____ EXTRACTED MATERIAL

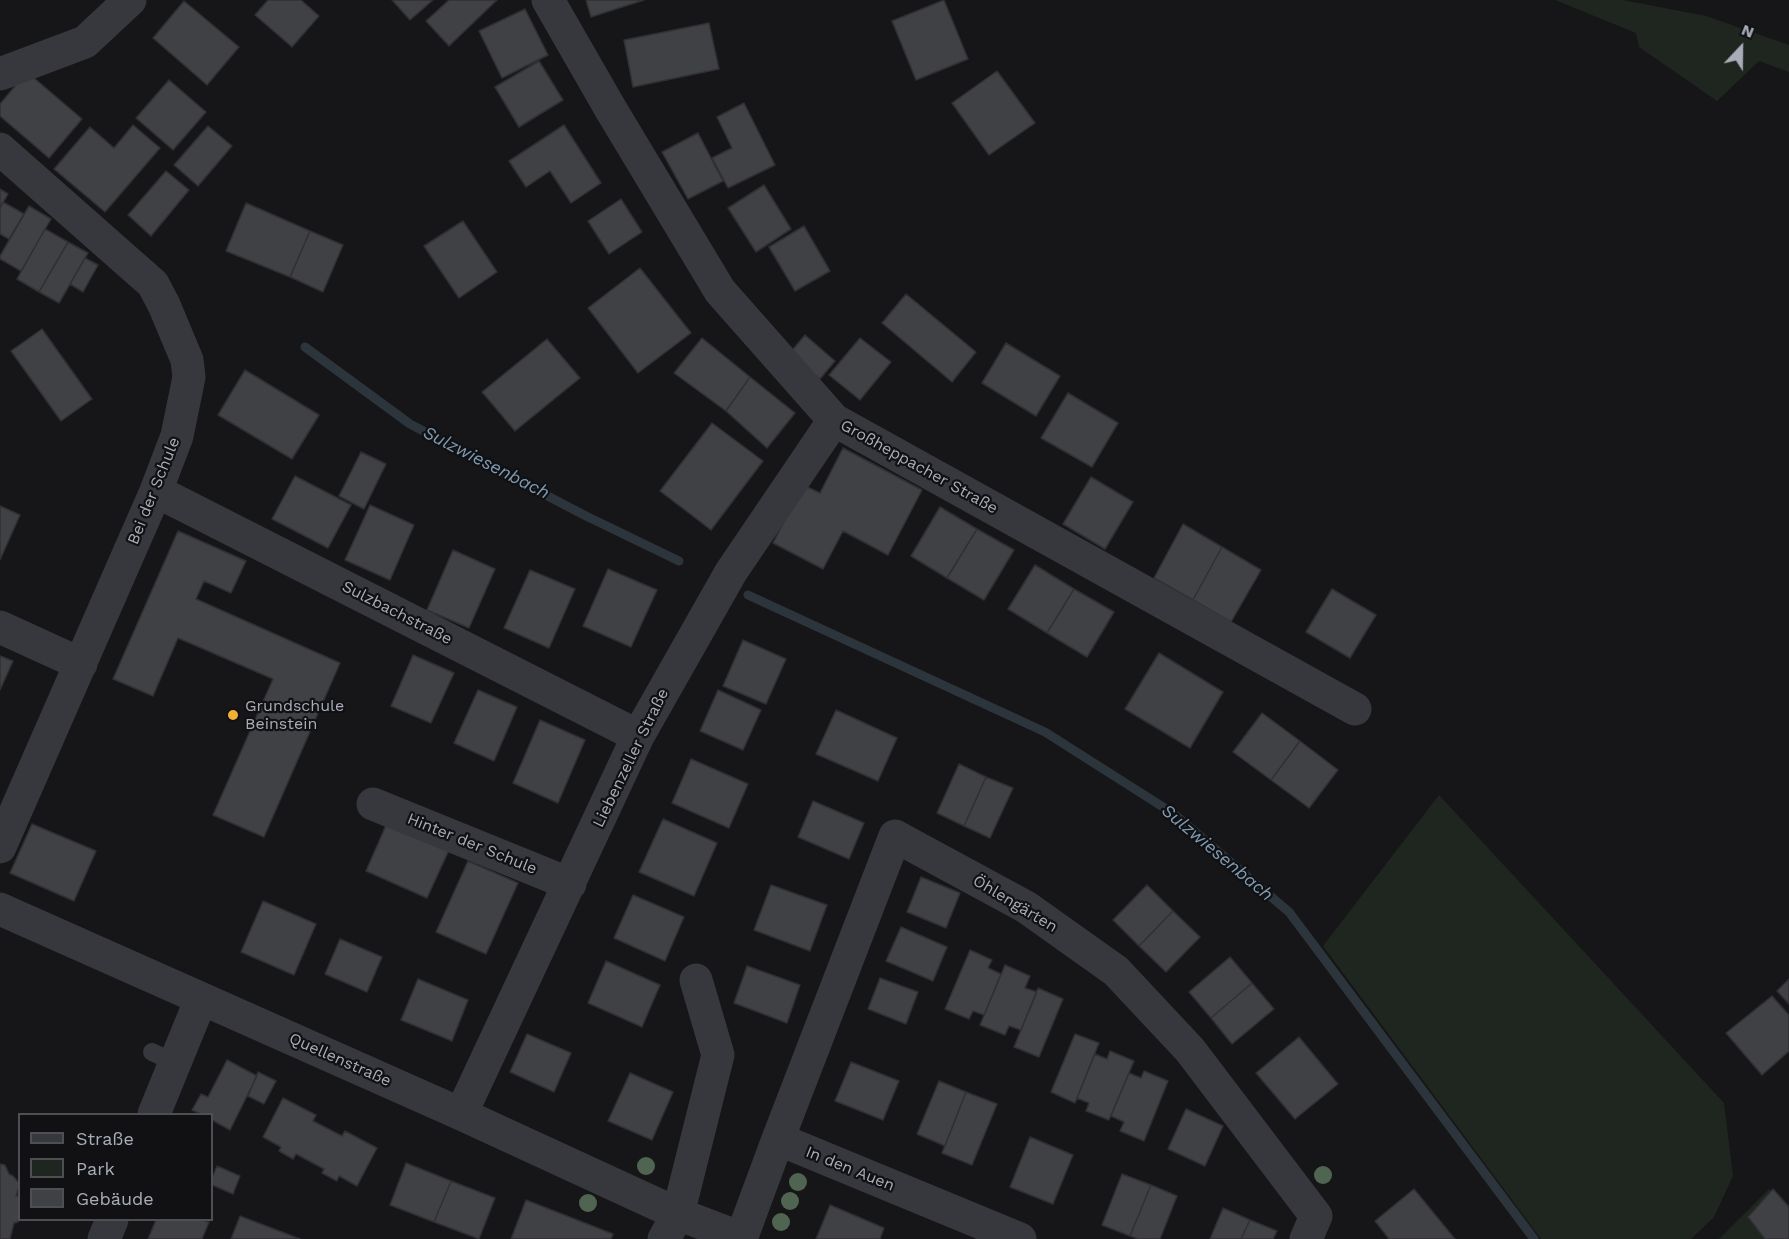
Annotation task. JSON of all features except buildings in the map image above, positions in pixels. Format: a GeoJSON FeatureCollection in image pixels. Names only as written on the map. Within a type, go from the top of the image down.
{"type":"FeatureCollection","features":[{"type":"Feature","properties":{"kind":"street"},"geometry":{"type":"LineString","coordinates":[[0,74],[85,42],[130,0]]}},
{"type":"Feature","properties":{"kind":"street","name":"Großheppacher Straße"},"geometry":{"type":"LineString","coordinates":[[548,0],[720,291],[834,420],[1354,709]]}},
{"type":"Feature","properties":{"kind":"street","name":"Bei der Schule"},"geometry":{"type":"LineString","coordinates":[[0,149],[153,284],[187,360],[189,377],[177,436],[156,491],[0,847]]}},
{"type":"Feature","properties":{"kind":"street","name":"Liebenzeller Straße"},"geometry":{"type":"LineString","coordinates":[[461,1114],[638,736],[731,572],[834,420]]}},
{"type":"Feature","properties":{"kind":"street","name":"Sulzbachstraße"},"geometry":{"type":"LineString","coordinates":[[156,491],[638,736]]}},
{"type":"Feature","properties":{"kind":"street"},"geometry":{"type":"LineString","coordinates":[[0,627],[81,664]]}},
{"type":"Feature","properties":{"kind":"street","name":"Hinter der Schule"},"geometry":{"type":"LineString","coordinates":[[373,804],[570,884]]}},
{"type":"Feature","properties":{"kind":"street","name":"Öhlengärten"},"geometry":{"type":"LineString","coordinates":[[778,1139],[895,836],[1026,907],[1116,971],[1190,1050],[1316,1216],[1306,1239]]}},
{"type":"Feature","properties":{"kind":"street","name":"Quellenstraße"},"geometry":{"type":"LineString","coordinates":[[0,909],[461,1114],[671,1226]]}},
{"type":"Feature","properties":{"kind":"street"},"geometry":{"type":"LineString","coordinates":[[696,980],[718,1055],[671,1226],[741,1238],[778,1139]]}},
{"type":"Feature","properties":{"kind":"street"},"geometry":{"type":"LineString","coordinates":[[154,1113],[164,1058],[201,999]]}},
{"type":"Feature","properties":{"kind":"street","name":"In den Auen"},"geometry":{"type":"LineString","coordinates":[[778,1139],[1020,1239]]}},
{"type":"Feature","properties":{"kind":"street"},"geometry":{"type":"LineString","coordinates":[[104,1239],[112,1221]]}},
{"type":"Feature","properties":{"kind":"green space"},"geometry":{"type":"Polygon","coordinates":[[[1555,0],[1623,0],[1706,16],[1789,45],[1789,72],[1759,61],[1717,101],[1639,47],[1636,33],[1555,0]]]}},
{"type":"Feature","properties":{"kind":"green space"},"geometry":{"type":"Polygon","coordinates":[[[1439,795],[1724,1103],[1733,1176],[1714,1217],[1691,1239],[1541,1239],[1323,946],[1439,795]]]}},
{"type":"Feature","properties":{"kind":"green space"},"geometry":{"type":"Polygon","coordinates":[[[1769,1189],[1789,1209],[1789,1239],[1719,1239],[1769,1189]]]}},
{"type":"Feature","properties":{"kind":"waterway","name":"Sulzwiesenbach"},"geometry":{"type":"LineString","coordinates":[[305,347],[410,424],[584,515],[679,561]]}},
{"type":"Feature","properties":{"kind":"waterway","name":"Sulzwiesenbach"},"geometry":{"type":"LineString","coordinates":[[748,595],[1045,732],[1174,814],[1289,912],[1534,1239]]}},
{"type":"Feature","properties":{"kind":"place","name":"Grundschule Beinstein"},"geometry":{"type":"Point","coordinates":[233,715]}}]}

________

• **YOUR ASSIGNMENT**: Write the number of lines in the data above that contain "waterway", adding no other words.

• **SOLUTION**: 2